--- Job item ---
Of the material below, the lines to be retyped are those from the line containing "A post shared" through the line containing "Обзор прошедших мероприятий", inclusive; reproduce them exactly.

--- Input data ---
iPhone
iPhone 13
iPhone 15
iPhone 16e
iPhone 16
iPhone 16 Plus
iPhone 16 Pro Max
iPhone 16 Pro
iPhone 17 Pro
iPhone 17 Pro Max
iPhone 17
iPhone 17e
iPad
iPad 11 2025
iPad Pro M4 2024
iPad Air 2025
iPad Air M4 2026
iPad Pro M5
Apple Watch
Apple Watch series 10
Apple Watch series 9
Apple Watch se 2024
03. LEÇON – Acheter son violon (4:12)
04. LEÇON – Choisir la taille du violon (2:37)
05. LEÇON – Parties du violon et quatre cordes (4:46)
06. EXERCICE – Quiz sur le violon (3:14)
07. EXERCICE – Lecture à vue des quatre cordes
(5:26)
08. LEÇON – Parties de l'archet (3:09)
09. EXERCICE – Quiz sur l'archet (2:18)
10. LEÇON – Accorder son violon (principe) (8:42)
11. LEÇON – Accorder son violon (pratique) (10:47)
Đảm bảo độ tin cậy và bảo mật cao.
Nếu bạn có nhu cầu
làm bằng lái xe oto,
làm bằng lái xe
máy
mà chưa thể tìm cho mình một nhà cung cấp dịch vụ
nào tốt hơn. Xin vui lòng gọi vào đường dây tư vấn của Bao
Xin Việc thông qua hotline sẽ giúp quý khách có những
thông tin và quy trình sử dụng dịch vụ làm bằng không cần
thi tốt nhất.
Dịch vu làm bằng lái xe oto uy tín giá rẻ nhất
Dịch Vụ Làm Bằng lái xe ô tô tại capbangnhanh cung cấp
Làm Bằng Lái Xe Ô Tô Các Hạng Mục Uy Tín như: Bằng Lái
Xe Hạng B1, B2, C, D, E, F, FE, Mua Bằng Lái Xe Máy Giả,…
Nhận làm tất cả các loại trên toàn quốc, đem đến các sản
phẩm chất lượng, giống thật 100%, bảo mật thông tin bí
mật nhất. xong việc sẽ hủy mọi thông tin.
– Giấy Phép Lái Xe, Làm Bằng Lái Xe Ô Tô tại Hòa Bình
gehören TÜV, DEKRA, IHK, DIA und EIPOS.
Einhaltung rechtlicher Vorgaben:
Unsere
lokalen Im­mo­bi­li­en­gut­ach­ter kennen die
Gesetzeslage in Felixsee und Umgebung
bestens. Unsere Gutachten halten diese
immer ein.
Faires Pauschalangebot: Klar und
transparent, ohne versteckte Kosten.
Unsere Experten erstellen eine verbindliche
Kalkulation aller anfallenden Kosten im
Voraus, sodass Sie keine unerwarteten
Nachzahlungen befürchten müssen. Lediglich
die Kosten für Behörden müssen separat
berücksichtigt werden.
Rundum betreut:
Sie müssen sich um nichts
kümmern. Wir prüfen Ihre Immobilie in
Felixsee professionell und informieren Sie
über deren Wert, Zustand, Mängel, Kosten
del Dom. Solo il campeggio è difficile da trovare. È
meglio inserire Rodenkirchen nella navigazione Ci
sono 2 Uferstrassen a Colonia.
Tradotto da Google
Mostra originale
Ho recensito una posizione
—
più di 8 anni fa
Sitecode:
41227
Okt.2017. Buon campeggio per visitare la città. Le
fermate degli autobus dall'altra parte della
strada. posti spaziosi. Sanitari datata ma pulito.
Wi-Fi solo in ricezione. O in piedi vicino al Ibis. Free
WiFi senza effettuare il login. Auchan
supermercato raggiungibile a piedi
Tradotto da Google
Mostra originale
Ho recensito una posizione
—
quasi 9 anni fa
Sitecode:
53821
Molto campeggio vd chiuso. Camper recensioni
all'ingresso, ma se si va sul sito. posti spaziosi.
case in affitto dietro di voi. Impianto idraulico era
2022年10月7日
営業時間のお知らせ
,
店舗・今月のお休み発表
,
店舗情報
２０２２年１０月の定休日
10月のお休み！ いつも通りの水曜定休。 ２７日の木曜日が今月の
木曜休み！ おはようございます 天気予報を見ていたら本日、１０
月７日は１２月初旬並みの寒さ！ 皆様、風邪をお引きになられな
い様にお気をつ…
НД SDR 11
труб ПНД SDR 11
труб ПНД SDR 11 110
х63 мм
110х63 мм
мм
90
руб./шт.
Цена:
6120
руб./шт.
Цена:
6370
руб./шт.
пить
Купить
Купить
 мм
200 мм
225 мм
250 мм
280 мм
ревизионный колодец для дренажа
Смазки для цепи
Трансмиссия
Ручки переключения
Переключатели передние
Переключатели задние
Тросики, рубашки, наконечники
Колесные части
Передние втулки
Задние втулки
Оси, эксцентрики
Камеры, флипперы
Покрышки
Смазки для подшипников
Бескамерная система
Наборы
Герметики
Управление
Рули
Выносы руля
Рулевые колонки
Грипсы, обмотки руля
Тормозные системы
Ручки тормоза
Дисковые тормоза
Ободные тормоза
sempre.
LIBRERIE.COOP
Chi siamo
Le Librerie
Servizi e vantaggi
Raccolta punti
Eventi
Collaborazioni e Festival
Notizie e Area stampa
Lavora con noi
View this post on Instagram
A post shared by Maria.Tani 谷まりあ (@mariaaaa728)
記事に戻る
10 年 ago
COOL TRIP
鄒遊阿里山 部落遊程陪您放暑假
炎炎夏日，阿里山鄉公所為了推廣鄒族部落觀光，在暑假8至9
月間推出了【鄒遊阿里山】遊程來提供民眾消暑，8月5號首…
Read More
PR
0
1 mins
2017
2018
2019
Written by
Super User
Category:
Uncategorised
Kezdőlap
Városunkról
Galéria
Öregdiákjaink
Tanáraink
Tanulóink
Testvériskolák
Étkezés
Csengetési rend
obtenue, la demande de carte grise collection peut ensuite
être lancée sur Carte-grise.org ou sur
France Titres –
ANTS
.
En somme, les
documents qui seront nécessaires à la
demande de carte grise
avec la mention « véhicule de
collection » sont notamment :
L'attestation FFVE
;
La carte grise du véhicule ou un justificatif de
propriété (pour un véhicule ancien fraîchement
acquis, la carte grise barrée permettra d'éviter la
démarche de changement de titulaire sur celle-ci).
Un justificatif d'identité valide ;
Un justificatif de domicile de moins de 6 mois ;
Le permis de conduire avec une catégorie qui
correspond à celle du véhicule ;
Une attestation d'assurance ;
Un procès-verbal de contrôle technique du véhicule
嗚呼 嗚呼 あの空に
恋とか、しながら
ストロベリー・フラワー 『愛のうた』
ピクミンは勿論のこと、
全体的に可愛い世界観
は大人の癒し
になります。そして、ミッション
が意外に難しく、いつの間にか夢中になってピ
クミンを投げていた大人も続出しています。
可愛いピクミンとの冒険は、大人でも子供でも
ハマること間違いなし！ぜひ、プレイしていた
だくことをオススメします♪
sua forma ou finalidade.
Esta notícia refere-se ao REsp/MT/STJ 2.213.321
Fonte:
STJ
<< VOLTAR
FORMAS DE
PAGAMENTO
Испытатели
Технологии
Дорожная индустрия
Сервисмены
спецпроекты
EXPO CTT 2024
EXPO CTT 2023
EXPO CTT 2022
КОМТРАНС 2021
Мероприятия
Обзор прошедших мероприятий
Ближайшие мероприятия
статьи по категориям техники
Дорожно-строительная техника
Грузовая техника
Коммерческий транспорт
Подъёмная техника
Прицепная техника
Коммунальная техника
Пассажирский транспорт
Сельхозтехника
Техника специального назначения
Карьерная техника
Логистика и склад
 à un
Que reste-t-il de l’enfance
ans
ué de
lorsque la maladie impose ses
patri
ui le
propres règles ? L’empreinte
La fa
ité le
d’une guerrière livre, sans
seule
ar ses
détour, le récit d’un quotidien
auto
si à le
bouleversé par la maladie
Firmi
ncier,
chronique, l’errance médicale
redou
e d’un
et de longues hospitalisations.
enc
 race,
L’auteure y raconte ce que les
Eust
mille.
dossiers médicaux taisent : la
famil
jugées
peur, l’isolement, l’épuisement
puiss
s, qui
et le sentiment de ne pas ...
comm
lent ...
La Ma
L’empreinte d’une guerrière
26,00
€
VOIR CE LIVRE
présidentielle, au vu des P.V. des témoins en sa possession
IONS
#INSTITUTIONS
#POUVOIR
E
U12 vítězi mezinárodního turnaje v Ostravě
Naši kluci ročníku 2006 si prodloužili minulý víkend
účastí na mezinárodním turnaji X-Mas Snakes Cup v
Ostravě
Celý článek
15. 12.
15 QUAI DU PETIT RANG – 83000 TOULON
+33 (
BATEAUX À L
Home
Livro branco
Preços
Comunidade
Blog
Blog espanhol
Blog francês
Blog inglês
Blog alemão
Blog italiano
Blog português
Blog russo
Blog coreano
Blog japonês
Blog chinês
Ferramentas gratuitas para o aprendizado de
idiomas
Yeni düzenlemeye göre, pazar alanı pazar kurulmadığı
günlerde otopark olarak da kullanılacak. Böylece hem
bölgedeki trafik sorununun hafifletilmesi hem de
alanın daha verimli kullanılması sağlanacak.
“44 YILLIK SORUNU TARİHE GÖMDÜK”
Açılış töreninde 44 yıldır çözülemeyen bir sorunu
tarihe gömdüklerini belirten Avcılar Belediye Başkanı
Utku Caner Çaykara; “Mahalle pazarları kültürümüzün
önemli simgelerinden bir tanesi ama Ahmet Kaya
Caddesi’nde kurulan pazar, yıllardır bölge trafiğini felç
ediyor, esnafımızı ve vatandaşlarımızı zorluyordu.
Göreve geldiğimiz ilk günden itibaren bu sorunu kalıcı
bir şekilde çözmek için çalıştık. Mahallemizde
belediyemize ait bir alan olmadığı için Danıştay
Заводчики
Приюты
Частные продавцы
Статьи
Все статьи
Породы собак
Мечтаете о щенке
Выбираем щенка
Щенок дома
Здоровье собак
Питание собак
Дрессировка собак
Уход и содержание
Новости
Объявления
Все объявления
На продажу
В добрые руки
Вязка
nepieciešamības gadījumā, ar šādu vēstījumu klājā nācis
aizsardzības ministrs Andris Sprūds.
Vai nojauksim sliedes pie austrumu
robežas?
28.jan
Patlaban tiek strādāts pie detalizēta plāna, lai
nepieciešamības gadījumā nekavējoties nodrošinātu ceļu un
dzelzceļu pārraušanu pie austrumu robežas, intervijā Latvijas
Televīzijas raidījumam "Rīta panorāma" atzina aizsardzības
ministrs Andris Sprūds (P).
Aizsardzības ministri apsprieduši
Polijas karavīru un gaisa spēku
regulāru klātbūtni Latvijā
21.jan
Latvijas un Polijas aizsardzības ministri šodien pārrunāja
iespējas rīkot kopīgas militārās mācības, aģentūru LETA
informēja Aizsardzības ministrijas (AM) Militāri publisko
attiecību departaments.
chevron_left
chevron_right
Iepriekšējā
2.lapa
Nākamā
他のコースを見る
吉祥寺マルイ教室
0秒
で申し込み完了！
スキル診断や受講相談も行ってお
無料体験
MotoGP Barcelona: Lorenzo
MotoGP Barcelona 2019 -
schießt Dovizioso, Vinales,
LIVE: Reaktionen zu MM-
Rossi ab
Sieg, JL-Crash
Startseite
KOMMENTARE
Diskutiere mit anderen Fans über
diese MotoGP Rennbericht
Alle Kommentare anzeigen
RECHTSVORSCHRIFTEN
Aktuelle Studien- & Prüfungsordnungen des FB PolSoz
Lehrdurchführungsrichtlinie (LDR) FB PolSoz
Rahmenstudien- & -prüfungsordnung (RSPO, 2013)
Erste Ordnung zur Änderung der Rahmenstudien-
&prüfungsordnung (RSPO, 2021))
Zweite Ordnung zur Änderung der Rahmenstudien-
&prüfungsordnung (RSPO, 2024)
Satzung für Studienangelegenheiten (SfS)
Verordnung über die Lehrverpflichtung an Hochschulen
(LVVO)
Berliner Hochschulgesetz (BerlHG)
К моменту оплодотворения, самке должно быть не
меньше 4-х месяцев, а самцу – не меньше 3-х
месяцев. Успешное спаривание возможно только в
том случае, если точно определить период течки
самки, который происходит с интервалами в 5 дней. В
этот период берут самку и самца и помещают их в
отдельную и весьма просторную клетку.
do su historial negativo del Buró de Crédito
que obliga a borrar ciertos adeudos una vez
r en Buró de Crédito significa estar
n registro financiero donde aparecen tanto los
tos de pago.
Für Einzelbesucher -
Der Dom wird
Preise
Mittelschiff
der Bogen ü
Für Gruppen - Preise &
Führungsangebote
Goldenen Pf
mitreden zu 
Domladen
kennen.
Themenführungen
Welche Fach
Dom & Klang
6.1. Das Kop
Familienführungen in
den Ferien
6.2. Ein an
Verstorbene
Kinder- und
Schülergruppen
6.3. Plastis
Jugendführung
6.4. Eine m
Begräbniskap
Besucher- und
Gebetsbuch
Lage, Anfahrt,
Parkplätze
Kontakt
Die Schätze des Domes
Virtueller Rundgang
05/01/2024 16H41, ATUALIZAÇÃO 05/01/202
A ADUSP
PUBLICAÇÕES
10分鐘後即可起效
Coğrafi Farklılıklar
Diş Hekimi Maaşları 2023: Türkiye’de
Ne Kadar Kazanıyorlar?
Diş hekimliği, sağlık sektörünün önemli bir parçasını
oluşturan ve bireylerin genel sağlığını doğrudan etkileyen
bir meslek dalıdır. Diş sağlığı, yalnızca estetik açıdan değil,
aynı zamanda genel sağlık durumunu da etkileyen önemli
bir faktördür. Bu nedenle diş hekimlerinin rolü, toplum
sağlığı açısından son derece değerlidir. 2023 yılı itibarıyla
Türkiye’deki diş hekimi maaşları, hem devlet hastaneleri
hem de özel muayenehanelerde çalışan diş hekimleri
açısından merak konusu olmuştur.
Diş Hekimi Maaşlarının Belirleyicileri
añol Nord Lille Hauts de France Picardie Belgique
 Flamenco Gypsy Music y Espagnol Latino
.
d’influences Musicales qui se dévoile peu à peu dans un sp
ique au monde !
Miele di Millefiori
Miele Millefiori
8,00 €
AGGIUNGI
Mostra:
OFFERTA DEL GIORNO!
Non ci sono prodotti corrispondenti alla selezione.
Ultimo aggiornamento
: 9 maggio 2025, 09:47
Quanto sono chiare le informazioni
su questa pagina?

--- Expected output ---
A post shared by Maria.Tani 谷まりあ (@mariaaaa728)
記事に戻る
10 年 ago
COOL TRIP
鄒遊阿里山 部落遊程陪您放暑假
炎炎夏日，阿里山鄉公所為了推廣鄒族部落觀光，在暑假8至9
月間推出了【鄒遊阿里山】遊程來提供民眾消暑，8月5號首…
Read More
PR
0
1 mins
2017
2018
2019
Written by
Super User
Category:
Uncategorised
Kezdőlap
Városunkról
Galéria
Öregdiákjaink
Tanáraink
Tanulóink
Testvériskolák
Étkezés
Csengetési rend
obtenue, la demande de carte grise collection peut ensuite
être lancée sur Carte-grise.org ou sur
France Titres –
ANTS
.
En somme, les
documents qui seront nécessaires à la
demande de carte grise
avec la mention « véhicule de
collection » sont notamment :
L'attestation FFVE
;
La carte grise du véhicule ou un justificatif de
propriété (pour un véhicule ancien fraîchement
acquis, la carte grise barrée permettra d'éviter la
démarche de changement de titulaire sur celle-ci).
Un justificatif d'identité valide ;
Un justificatif de domicile de moins de 6 mois ;
Le permis de conduire avec une catégorie qui
correspond à celle du véhicule ;
Une attestation d'assurance ;
Un procès-verbal de contrôle technique du véhicule
嗚呼 嗚呼 あの空に
恋とか、しながら
ストロベリー・フラワー 『愛のうた』
ピクミンは勿論のこと、
全体的に可愛い世界観
は大人の癒し
になります。そして、ミッション
が意外に難しく、いつの間にか夢中になってピ
クミンを投げていた大人も続出しています。
可愛いピクミンとの冒険は、大人でも子供でも
ハマること間違いなし！ぜひ、プレイしていた
だくことをオススメします♪
sua forma ou finalidade.
Esta notícia refere-se ao REsp/MT/STJ 2.213.321
Fonte:
STJ
<< VOLTAR
FORMAS DE
PAGAMENTO
Испытатели
Технологии
Дорожная индустрия
Сервисмены
спецпроекты
EXPO CTT 2024
EXPO CTT 2023
EXPO CTT 2022
КОМТРАНС 2021
Мероприятия
Обзор прошедших мероприятий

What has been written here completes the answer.